- Work request -
State how many lines in the listing contain the string "MREŽASTI". Reply with the number alone.

Collected data
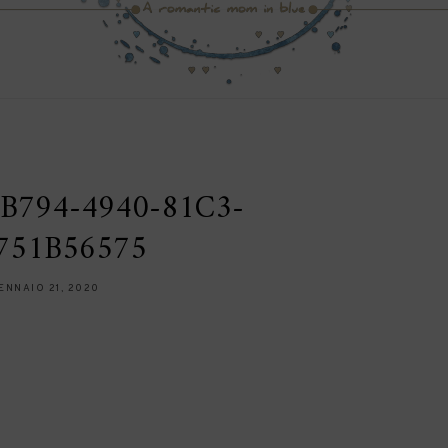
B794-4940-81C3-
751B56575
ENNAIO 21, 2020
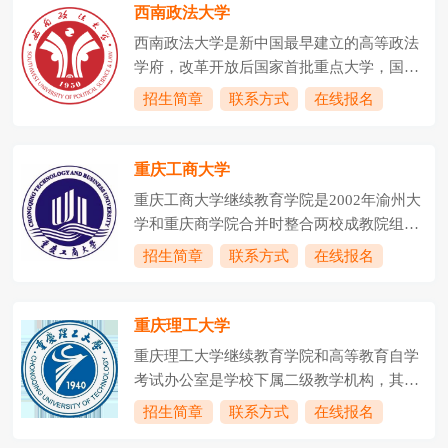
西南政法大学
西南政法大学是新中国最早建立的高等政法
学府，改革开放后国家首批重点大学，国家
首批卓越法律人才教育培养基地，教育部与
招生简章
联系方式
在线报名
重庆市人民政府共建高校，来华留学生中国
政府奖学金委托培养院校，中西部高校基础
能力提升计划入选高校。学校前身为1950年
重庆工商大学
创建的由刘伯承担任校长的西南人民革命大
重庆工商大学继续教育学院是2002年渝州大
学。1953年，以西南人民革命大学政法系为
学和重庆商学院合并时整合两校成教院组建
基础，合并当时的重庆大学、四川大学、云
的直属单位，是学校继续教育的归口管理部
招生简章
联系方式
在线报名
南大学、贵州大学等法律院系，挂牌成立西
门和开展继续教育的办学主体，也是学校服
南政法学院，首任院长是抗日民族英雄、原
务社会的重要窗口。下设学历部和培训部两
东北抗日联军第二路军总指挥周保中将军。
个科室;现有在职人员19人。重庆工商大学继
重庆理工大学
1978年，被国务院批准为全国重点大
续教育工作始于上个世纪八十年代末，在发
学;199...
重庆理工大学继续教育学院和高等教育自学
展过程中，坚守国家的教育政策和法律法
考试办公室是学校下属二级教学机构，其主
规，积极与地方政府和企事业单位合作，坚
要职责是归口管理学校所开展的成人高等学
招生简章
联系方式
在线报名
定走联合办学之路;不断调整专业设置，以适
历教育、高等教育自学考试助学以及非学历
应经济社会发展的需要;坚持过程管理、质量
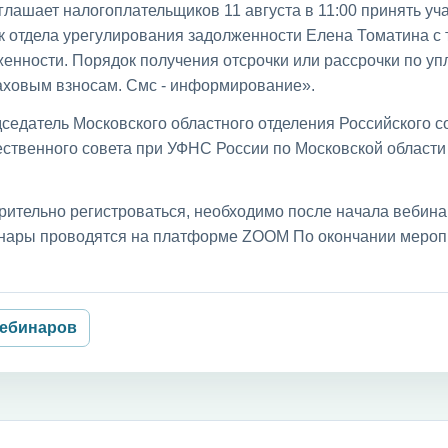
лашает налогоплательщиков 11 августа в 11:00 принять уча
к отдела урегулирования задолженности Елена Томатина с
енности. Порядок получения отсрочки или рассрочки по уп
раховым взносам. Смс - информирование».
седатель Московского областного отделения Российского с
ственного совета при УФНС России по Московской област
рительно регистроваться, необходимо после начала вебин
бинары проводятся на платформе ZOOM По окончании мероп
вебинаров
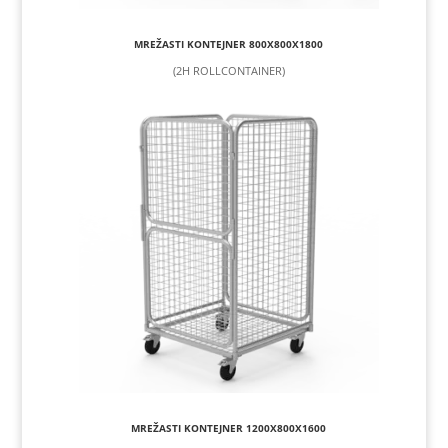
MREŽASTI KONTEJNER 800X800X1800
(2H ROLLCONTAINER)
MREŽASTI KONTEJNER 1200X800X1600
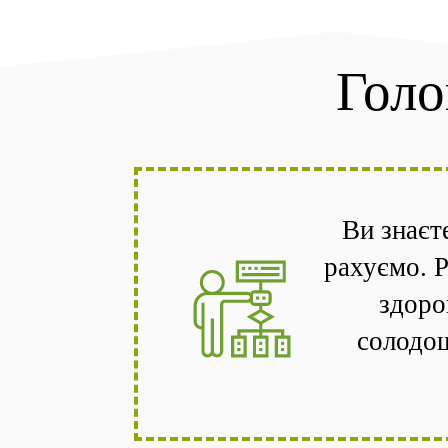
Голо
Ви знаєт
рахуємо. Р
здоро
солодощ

- Task output -
2